Lari was an avid singer with a gorgeous voice.
In her years at Carolina Beach, she served as choir director at the Presbyterian Church. She sang often in other local venues, and multiple times on regional live TV.
In Chapel Hill she sang in her church choir, and at every opportunity in a wide variety of community cultural venues including musical theatre, choral groups and experimental opera in Chapel Hill and Durham. She also took up amateur acting with the Carolina Playmakers and other groups, and later attended the Mel Blanc School of Acting in California. At age 80, her voice still strong and gorgeous, she recorded a CD of 18 folk songs and hymns for her family.
In her late thirties she took up oil painting as a hobby and was fairly good at it. In her forties she wrote stories of family adventures and was pretty good at that too.
Lari loved the outdoors and had a strong sense of adventure. She took her kids camping across America. Twice. She loved showing off its beautiful land and explaining its history and heritage. She was an American patriot in all the good senses of the term. And proud of it.

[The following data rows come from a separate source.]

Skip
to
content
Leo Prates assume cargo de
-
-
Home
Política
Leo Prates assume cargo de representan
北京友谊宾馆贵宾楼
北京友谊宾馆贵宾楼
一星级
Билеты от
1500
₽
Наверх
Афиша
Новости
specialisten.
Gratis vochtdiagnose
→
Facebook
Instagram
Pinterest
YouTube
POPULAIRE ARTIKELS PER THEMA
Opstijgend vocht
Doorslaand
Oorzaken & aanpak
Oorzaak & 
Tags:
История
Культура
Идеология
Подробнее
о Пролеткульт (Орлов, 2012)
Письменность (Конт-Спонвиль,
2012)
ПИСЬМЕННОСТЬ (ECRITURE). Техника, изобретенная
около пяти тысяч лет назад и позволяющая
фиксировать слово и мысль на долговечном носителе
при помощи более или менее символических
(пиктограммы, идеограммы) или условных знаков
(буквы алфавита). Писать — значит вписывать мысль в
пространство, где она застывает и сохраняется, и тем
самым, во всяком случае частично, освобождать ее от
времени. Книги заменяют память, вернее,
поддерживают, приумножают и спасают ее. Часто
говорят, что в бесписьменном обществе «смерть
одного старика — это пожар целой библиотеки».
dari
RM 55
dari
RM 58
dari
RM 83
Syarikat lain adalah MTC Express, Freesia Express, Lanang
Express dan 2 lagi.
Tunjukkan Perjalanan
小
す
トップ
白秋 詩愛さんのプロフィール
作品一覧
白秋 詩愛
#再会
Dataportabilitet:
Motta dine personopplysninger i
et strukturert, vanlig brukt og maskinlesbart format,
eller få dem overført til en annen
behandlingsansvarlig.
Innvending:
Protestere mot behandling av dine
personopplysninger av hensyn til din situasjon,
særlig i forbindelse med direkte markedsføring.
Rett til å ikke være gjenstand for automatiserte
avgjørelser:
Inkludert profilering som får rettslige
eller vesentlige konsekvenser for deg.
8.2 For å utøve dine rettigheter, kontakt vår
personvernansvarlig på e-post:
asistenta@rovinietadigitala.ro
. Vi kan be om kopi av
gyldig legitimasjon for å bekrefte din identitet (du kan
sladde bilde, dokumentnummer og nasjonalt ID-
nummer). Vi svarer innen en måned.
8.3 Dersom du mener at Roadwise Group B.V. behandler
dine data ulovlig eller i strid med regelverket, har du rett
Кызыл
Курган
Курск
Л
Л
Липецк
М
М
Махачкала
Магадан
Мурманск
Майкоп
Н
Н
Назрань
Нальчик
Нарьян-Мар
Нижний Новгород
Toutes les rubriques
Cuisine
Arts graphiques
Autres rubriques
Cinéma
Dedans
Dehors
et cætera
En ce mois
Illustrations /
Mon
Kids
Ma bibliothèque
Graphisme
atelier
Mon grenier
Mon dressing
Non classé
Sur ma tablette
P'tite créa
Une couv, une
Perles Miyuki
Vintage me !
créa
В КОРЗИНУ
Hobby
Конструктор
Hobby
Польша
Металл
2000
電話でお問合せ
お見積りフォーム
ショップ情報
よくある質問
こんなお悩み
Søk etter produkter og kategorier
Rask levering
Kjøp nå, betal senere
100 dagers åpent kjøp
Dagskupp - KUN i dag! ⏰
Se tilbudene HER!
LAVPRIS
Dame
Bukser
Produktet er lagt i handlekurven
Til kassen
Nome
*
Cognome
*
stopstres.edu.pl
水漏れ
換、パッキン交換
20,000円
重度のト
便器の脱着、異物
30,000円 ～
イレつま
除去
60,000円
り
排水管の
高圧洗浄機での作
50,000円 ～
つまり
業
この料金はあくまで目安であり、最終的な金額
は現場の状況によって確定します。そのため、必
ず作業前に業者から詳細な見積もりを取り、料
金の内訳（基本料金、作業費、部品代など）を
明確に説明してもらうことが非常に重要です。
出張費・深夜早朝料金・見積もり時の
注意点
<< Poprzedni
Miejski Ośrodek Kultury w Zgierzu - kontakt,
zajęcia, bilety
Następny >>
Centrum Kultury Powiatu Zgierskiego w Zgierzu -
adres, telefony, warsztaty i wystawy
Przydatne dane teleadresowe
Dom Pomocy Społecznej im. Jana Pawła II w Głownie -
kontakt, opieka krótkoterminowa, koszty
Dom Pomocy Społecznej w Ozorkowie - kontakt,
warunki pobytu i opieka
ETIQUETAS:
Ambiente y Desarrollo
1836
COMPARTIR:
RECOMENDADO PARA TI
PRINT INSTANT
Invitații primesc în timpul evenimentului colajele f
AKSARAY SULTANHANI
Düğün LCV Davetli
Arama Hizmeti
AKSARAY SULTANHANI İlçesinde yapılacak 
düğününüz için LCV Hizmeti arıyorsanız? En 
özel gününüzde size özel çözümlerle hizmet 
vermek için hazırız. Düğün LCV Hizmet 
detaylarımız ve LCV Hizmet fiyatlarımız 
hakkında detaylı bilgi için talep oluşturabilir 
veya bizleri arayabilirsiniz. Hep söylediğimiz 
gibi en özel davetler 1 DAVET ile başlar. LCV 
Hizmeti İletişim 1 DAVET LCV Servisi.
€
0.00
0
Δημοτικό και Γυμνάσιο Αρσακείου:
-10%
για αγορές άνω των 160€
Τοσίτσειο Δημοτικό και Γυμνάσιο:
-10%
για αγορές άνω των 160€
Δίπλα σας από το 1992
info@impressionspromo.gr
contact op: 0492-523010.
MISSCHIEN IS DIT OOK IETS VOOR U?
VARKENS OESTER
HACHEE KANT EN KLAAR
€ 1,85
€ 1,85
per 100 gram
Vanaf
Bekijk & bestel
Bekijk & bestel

Lari backed up her beliefs with her time and energy. She was actively engaged in the political life of the nation she loved. Never one to back down from a worthwhile challenge, in her sixties she ran as a conservative in a liberal district for the NC State House of Representatives. With a clear view of the cultural heritage being left to later generations, she got actively involved in watch-dogging public school boards at the state and local levels, and tirelessly wrote letters to the editors of various newspapers.
Then there was her passion for plants. Lari loved collecting them... growing them... sharing them... dispensing their beauty wherever she lived.
She believed strongly in God, and lived her life loving others.
A true Renaissance woman, Lari seemed larger than life. We were privileged to call her ‘Mom’.
If the success of a life is measured in other people influenced positively, then Lari McDonald’s success was huge indeed. She will be sorely missed.